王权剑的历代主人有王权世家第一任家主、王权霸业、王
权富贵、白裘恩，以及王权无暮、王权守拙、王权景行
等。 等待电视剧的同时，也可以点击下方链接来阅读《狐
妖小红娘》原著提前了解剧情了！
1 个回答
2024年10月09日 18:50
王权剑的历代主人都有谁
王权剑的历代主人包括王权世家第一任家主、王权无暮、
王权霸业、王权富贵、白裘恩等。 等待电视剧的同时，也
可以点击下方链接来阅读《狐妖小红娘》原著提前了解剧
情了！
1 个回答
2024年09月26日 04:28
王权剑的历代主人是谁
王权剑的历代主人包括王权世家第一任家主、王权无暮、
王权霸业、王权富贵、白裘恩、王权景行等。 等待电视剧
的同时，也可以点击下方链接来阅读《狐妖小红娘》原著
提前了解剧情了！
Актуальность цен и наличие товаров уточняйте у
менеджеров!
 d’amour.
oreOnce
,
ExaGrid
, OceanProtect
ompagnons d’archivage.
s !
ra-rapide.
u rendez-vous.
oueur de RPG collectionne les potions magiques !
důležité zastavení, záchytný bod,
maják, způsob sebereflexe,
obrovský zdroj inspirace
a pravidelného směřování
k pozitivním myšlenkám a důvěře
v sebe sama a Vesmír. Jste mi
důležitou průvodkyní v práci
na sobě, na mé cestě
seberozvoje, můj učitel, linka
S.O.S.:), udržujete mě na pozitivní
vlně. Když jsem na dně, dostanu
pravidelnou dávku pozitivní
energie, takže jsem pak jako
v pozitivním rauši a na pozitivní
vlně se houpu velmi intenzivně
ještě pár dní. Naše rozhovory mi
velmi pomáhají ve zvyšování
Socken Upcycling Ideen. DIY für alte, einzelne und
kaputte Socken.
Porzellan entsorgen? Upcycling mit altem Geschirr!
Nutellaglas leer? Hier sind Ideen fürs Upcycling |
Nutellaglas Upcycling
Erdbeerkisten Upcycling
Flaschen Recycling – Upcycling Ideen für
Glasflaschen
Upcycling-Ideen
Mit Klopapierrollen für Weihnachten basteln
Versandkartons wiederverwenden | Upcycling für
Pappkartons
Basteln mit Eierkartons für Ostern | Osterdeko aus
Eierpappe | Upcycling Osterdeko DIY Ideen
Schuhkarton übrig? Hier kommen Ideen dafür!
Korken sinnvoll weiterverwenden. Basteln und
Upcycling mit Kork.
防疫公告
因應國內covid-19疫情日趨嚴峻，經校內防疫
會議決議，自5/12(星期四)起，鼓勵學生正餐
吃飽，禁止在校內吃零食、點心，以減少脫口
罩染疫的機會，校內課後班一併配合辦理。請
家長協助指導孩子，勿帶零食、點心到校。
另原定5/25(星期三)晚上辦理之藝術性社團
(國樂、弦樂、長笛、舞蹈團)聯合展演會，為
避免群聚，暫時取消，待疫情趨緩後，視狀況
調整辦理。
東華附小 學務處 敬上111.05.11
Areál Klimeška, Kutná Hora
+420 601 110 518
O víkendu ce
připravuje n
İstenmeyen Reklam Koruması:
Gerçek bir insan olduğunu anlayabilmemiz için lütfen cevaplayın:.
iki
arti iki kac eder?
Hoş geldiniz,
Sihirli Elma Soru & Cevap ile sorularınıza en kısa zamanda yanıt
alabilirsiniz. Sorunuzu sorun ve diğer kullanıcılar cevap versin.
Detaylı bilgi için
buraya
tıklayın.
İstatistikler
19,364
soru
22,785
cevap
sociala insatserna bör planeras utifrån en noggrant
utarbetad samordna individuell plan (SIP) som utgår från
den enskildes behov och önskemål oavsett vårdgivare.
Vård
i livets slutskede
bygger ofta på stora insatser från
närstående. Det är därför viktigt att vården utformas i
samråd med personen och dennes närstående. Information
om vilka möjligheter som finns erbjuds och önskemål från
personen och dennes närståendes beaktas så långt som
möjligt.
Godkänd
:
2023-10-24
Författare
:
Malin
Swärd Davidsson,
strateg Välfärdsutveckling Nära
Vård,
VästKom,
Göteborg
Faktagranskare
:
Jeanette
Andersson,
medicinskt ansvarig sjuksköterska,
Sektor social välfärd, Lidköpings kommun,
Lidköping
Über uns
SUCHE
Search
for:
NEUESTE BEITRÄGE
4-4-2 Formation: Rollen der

____________

TASK REQUIREMENTS » Return the records word for word, starting at their first line and going on through the line that contains "k pozitivním myšlenkám a důvěře".

YOUR SOLUTION »
王权剑的历代主人有王权世家第一任家主、王权霸业、王
权富贵、白裘恩，以及王权无暮、王权守拙、王权景行
等。 等待电视剧的同时，也可以点击下方链接来阅读《狐
妖小红娘》原著提前了解剧情了！
1 个回答
2024年10月09日 18:50
王权剑的历代主人都有谁
王权剑的历代主人包括王权世家第一任家主、王权无暮、
王权霸业、王权富贵、白裘恩等。 等待电视剧的同时，也
可以点击下方链接来阅读《狐妖小红娘》原著提前了解剧
情了！
1 个回答
2024年09月26日 04:28
王权剑的历代主人是谁
王权剑的历代主人包括王权世家第一任家主、王权无暮、
王权霸业、王权富贵、白裘恩、王权景行等。 等待电视剧
的同时，也可以点击下方链接来阅读《狐妖小红娘》原著
提前了解剧情了！
Актуальность цен и наличие товаров уточняйте у
менеджеров!
 d’amour.
oreOnce
,
ExaGrid
, OceanProtect
ompagnons d’archivage.
s !
ra-rapide.
u rendez-vous.
oueur de RPG collectionne les potions magiques !
důležité zastavení, záchytný bod,
maják, způsob sebereflexe,
obrovský zdroj inspirace
a pravidelného směřování
k pozitivním myšlenkám a důvěře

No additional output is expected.